▸ ESTRATTO DEL TESTO

● ● ● ●

Senato, è muro contro muro. Il piano di Renzi punta a spaccare i ribelli e far perdere pezzi all’area di Bersani

7 Settembre 2015 0 Di Ettore Maria Colombo

FESTA dell’Unità, esterno giorno

 

«Oggi dimostrerò a tutti, minoranza in testa, che il partito sta con me». Milano, domenica pomeriggio.

 

Matteo Renzi si confida con un paio di colleghi di partito poco prima del comizio. «Io vado avanti, la gente è con noi, non ci fermiamo. Siamo disposti a mediare, a trattare, ma non sull’art. 2. Quello non si tocca, e non perché lo dice Maria Elena (la Boschi, ndr) ma perché sennò la riforma non si fa più. Se poi, trattando trattando, credono di logorarmi e di farmi andare sotto, magari anche di riprendersi il Pd, in futuro, ‘la Ditta’ come la chiamano loro, si sbagliano di grosso. Avremo i numeri al Senato e il partito me lo tengo stretto, anzi lo voglio più forte».
Insomma, è tornato il Renzi formato battaglia. Con tanto di cravatta rossa (e, peraltro, double face) e citazioni dell’immaginario della sinistra che fu, dalla Resistenza alla lotta al debito dei Paesi poveri, passando per la Rai e la cultura e, soprattutto, per un Pd più forte, più solido e strutturato che a fine 2016 dovrà avere «10 mila sezioni, quelle che solo Guerini (ex dc, ndr.) chiama circoli». Il Renzi che, alla sua minoranza, che lo contesta «con coerenza, cioè sempre», come li sfotte, sa dire una sola cosa: «niente veti».

DEL RESTO, da Frascati, dove si trovava ieri, gli fa eco Luca Lotti: «Non accettiamo il ricatto di un gruppo di 26/28 (senatori, ndr) che ci vuole bloccare».

E il sottosegretario alla presidenza del Consiglio, di solito silenzioso, se parla indica «la linea» (di Renzi). Il premier, ormai, ha un pacchetto di mischia collaudato cui vuole affidare sempre di più, in futuro, la cura del partito per evitare gli assalti della ex-Ditta che ritiene, più che pericolosi, «incessanti». Non a caso, ieri pomeriggio, a Milano, Renzi era circondato  solo da Boschi, Orfini, Guerini, Rosato e Bonaccini: perché solo di loro si fida. E del duo Finocchiaro-Zanda, che devono «sminare» il terreno del Senato prima che arrivi martedì.

● ● ● ●

▸ CONSEGNA
Prosegui l'articolo sullo scontro tra Renzi e la minoranza del Pd sulla riforma del Senato, ripartendo subito dopo la sua ultima frase.

● ● ● ●

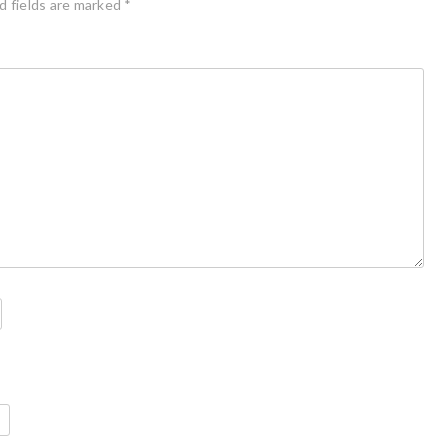
d fields are marked
*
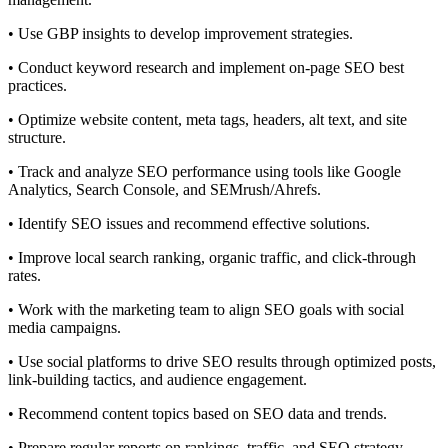
• Use GBP insights to develop improvement strategies.
• Conduct keyword research and implement on-page SEO best
practices.
• Optimize website content, meta tags, headers, alt text, and site
structure.
• Track and analyze SEO performance using tools like Google
Analytics, Search Console, and SEMrush/Ahrefs.
• Identify SEO issues and recommend effective solutions.
• Improve local search ranking, organic traffic, and click-through
rates.
• Work with the marketing team to align SEO goals with social
media campaigns.
• Use social platforms to drive SEO results through optimized posts,
link-building tactics, and audience engagement.
• Recommend content topics based on SEO data and trends.
• Prepare regular reports on rankings, traffic, and SEO strategy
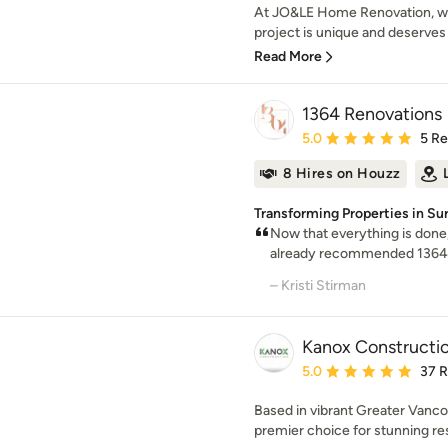
At JO&LE Home Renovation, we
project is unique and deserves 
Read More
1364 Renovations
Average rating: 5 out of
5.0
5 R
8 Hires on Houzz
Transforming Properties in S
Now that everything is done,
already recommended 1364 to
– Kristi Stirman
Kanox Constructio
Average rating: 5 out of
5.0
37 
Based in vibrant Greater Vanco
premier choice for stunning re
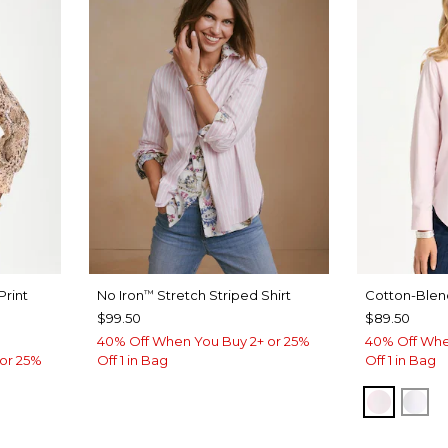
Print
No Iron
Stretch Striped Shirt
Cotton-Blend
™
$99.50
$89.50
40% Off When You Buy 2+ or 25%
40% Off Whe
or 25%
Off 1 in Bag
Off 1 in Bag
BLUSH
AL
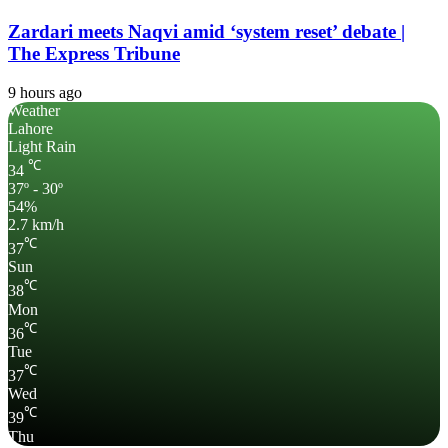
Zardari meets Naqvi amid ‘system reset’ debate |
The Express Tribune
9 hours ago
Weather
Lahore
Light Rain
℃
34
37º - 30º
54%
2.7 km/h
℃
37
Sun
℃
38
Mon
℃
36
Tue
℃
37
Wed
℃
39
Thu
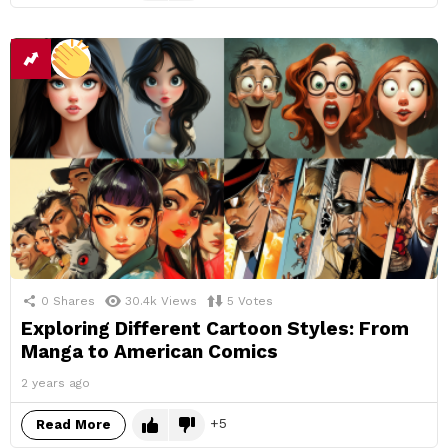
0
Shares
30.4k
Views
5
Votes
Exploring Different Cartoon Styles: From
Manga to American Comics
2 years ago
5
Read More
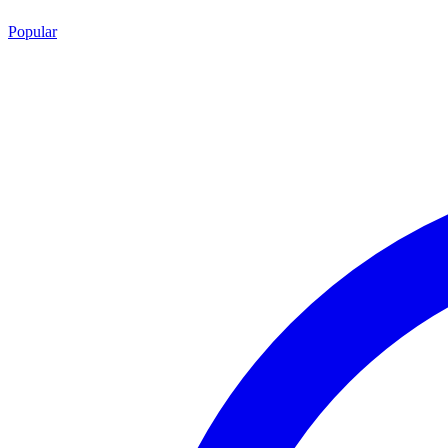
Popular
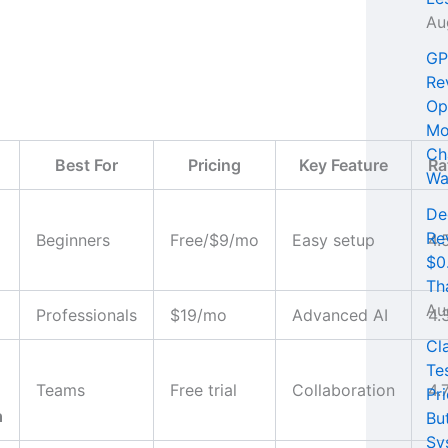
Au
GP
Re
Op
Mo
Ch
Best For
Pricing
Key Feature
Ra
Wa
De
Re
Beginners
Free/$9/mo
Easy setup
4.
$0
Th
Au
Professionals
$19/mo
Advanced AI
4.
Cl
Te
Teams
Free trial
Collaboration
4.
Pri
n
Bu
Sy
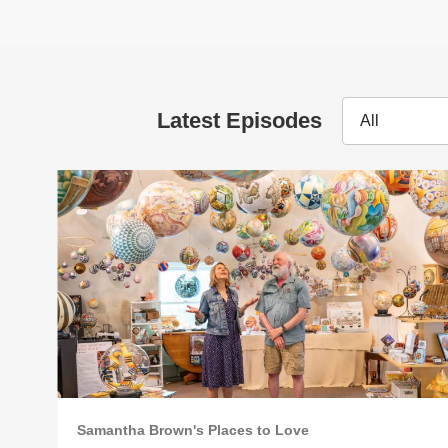
Latest Episodes
All
Samantha Brown's Places to Love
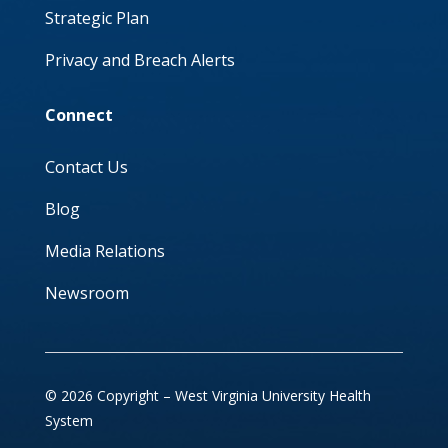
Strategic Plan
Privacy and Breach Alerts
Connect
Contact Us
Blog
Media Relations
Newsroom
© 2026 Copyright – West Virginia University Health
System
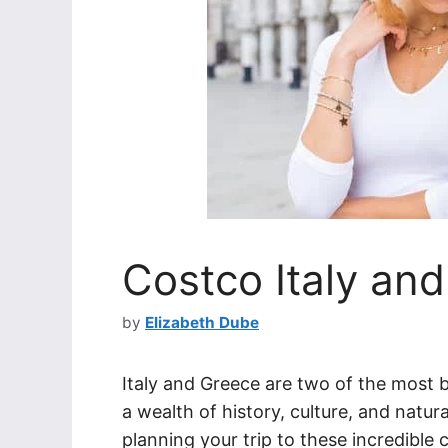
Costco Italy and
by
Elizabeth Dube
Italy and Greece are two of the most b
a wealth of history, culture, and natu
planning your trip to these incredible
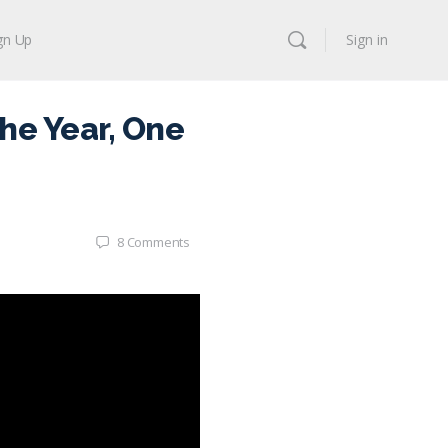
gn Up
Sign in
he Year, One
8
Comments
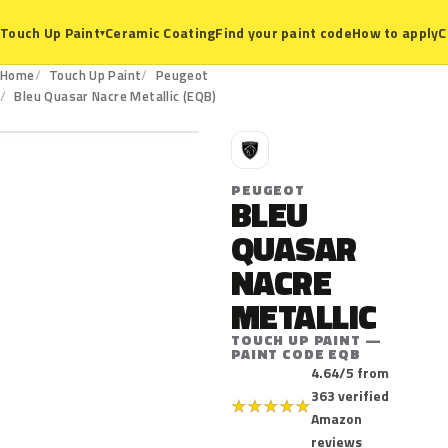
Ceramic Coating
Find your paint code
How to apply
C
Touch Up Paint
▾
Home
Touch Up Paint
Peugeot
EQB
Bleu Quasar Nacre Metallic (EQB)
P
PEUGEOT
BLEU
QUASAR
NACRE
METALLIC
TOUCH UP PAINT —
PAINT CODE EQB
4.64/5 from
363 verified
★
★
★
★
★
Amazon
reviews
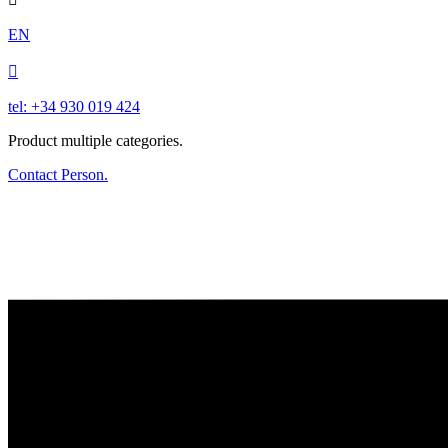
EN

tel: +34 930 019 424
Product multiple categories.
Contact Person.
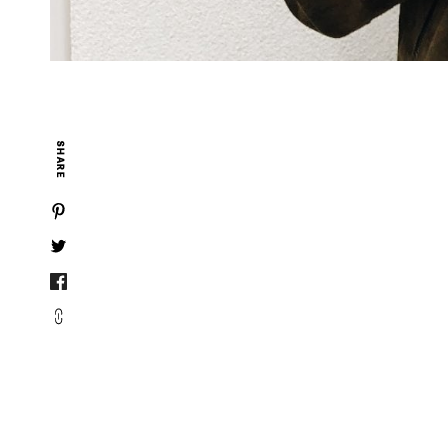
SHARE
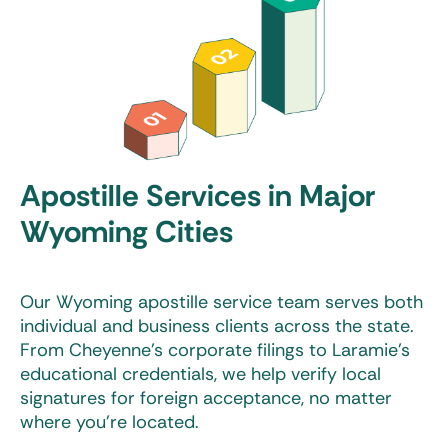
Apostille Services in Major
Wyoming Cities
Our
Wyoming apostille service
team serves both
individual and business clients across the state.
From Cheyenne’s corporate filings to Laramie’s
educational credentials, we help verify local
signatures for foreign acceptance, no matter
where you’re located.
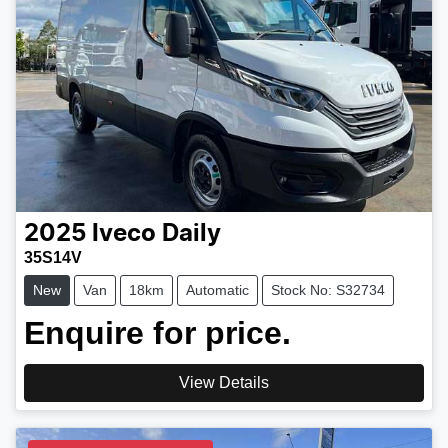
2025
Iveco
Daily
35S14V
New
Van
18km
Automatic
Stock No: S32734
Enquire for price.
View Details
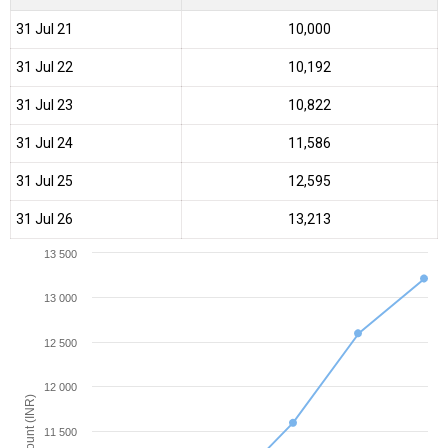
31 Jul 21
₹10,000
31 Jul 22
₹10,192
31 Jul 23
₹10,822
31 Jul 24
₹11,586
31 Jul 25
₹12,595
31 Jul 26
₹13,213
13 500
13 000
12 500
12 000
Amount (INR)
11 500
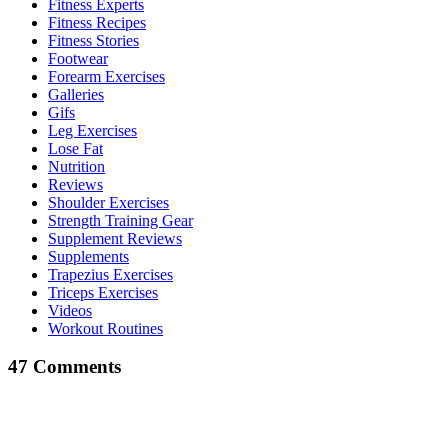
Fitness Experts
Fitness Recipes
Fitness Stories
Footwear
Forearm Exercises
Galleries
Gifs
Leg Exercises
Lose Fat
Nutrition
Reviews
Shoulder Exercises
Strength Training Gear
Supplement Reviews
Supplements
Trapezius Exercises
Triceps Exercises
Videos
Workout Routines
47 Comments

● ● ● ●

▸ RISPOSTA
Il guaio è che la «trattativa» con la minoranza dem non fa un passo in avanti. Persino la mediazione, corsa sul filo del rapporto (buono) tra Guerini e Bersani (che ieri ha smentito, via Facebook, di averla fatta) e tra Migliavacca e Zanda, non si smuove dal solito, eterno, punto. I renziani sono pronti a concedere l’elezione dei futuri senatori con apposito «listino» da scegliere in forma di elezione ‘diretta’ nei consigli regionali, ma senza toccare l’articolo 2 del ddl Boschi. I vietcong ribelli non ne vogliono sapere: parlano di «minestra riscaldata» (Gotor), «propaganda» (Mucchetti), «trattativa mai iniziata» (Corsini) e, per bocca di Fornaro, dicono: «l’elettività del Senato o si scrive nell’art. 2 o diciamo ‘no, grazie’».

«IL GUAIO – dice un renziano che ha ricevuto la confessione di un bersaniano di ferro come Nico Stumpo – è che né Bersani né Migliavacca li controllano più, ormai, a quelli.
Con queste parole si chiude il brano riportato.